Change detection data:
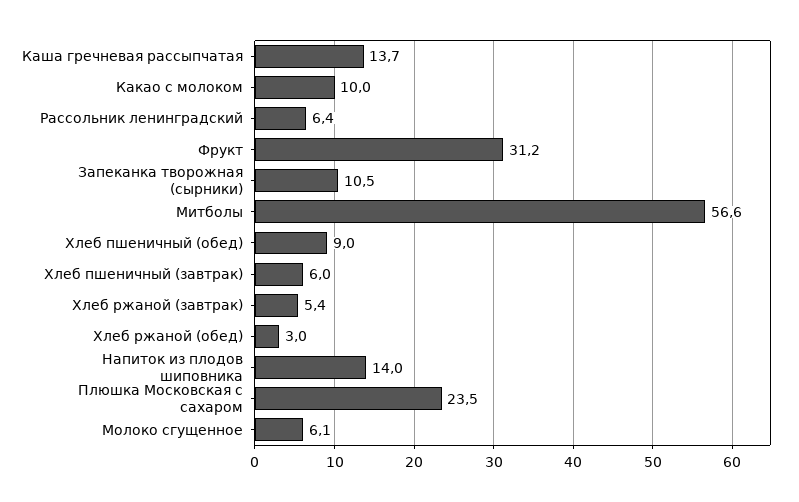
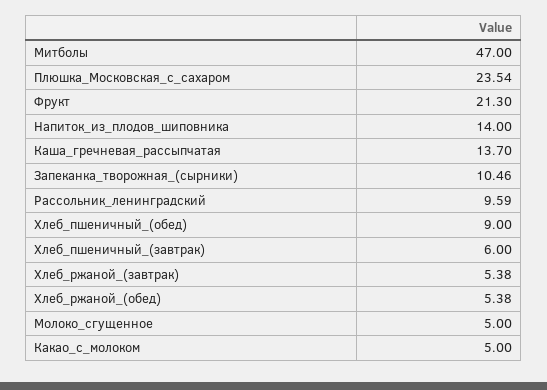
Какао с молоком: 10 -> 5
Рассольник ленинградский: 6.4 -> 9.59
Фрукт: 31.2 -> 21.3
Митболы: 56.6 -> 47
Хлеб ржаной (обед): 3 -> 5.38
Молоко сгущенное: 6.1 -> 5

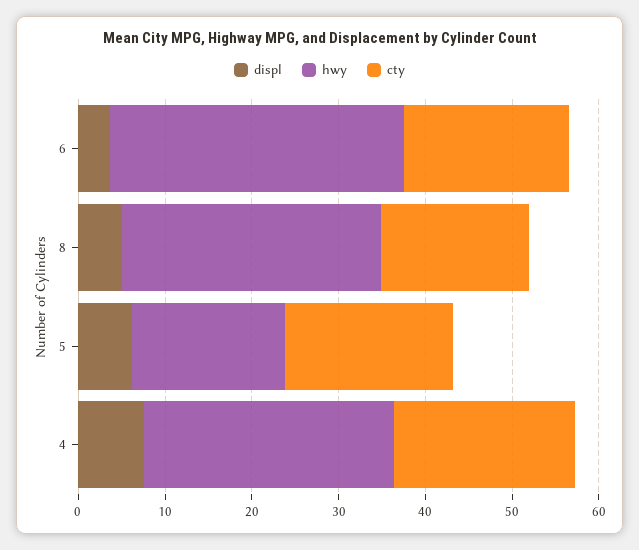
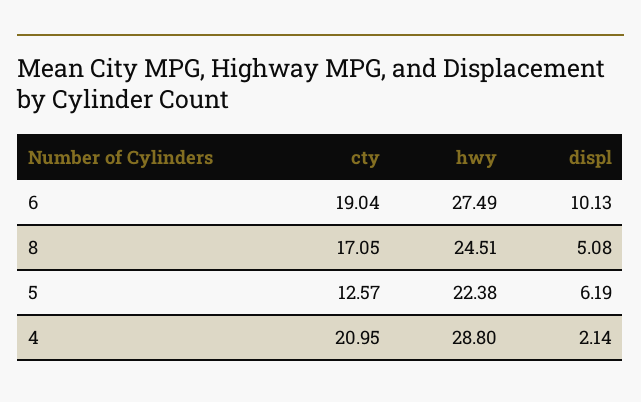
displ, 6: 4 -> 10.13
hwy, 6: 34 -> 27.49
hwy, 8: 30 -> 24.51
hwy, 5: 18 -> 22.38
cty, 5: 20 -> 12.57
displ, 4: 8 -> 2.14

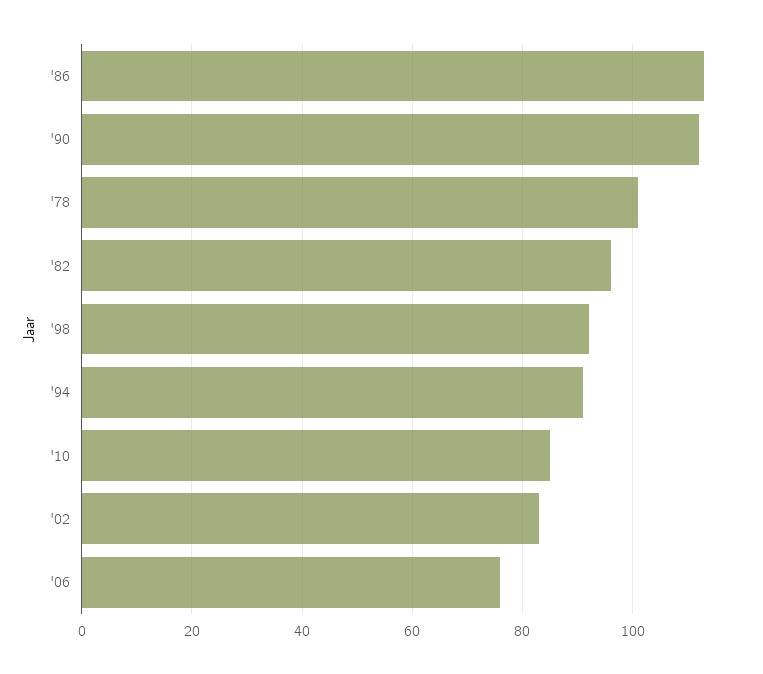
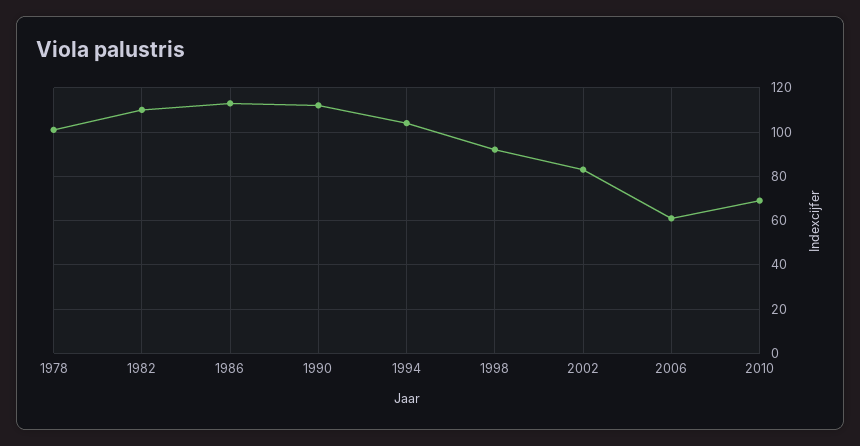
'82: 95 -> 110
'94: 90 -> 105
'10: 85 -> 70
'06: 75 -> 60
==
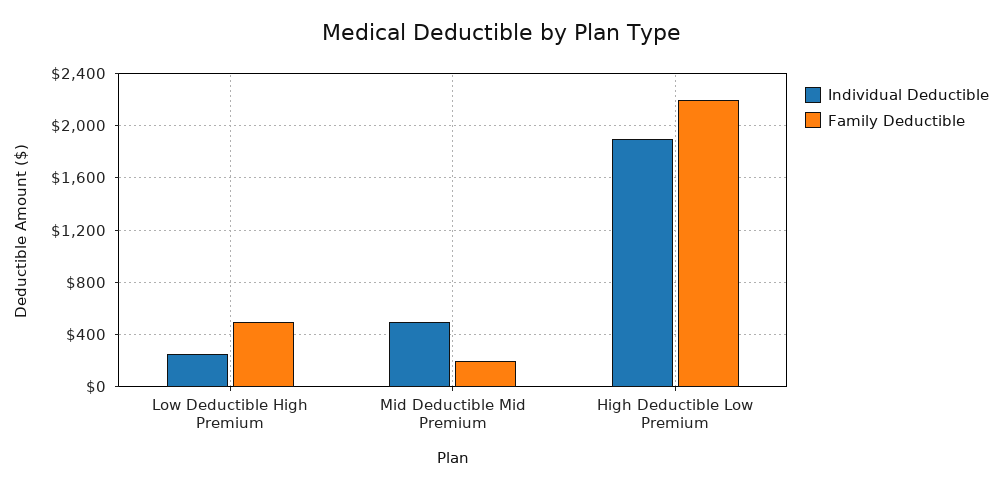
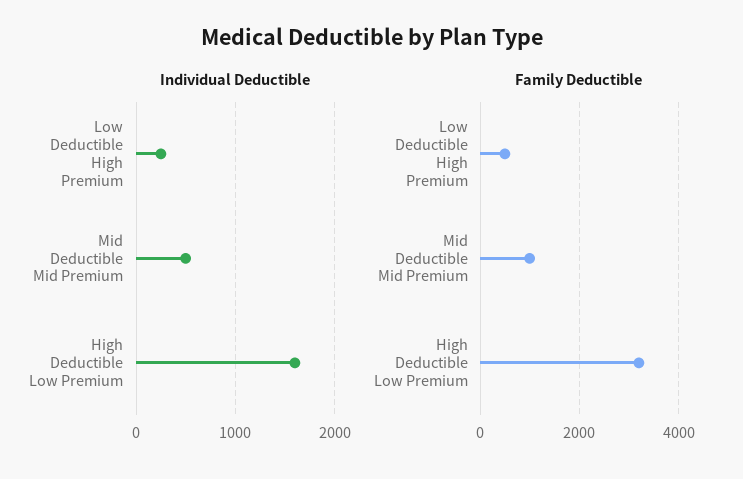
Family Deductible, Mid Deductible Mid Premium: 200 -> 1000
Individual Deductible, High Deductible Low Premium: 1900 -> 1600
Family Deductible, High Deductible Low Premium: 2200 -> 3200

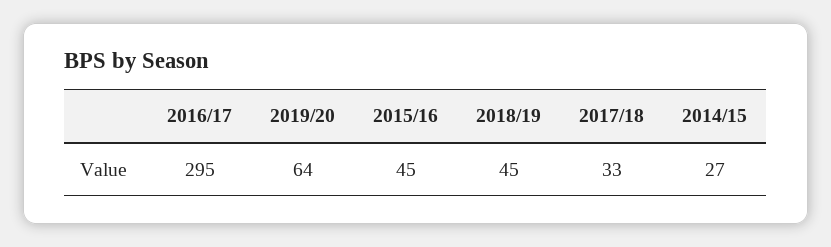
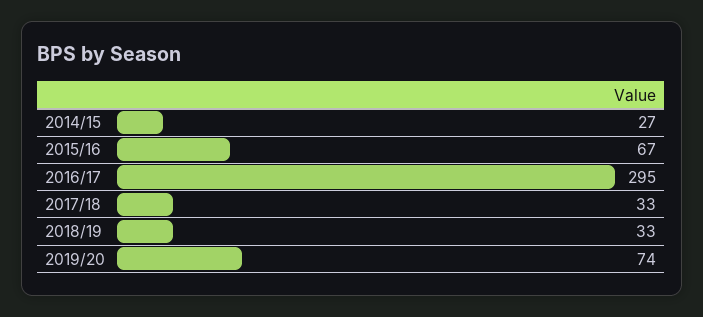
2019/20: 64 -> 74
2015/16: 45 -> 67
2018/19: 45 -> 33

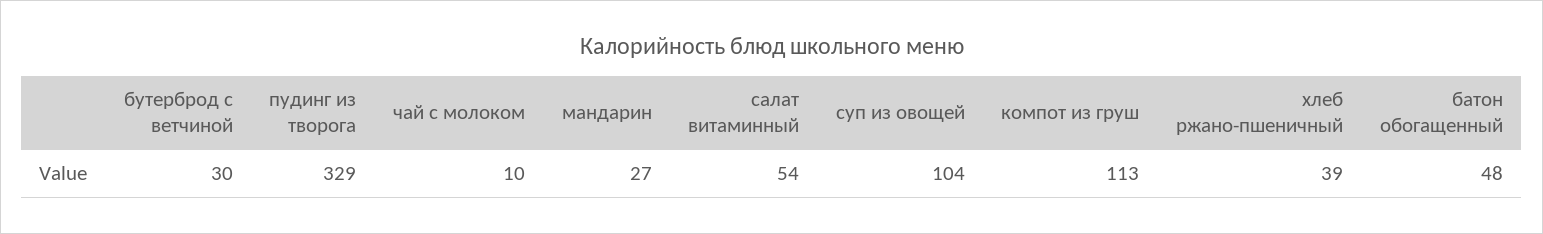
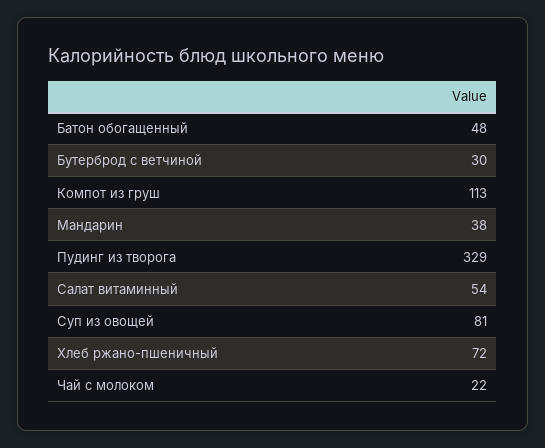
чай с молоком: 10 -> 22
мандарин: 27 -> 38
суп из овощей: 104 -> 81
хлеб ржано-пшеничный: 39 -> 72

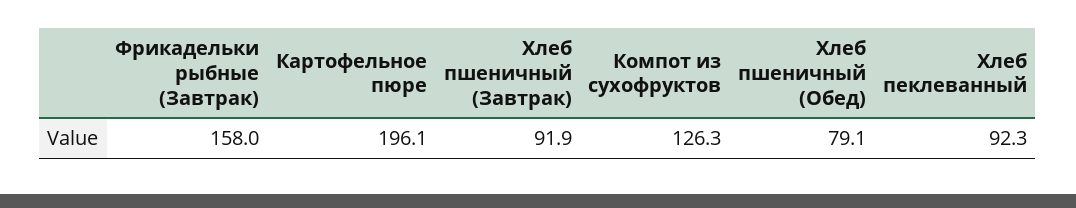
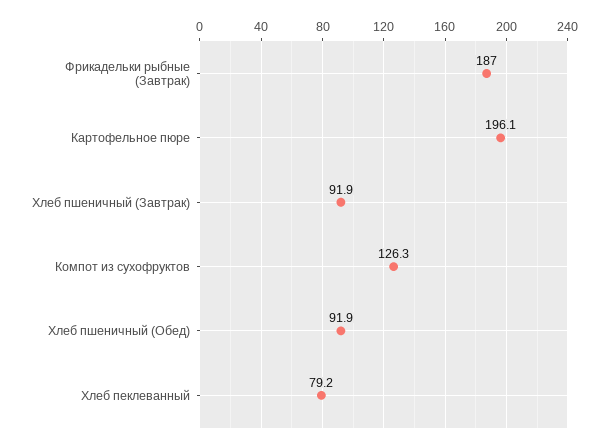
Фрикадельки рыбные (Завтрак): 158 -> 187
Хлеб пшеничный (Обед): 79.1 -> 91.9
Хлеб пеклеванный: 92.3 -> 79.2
---
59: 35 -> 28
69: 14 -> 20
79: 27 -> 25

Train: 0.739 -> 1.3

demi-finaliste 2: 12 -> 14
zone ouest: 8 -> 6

Activity: Copy each line from the data above that includes "High".

Written answer:
Individual Deductible, High Deductible Low Premium: 1900 -> 1600
Family Deductible, High Deductible Low Premium: 2200 -> 3200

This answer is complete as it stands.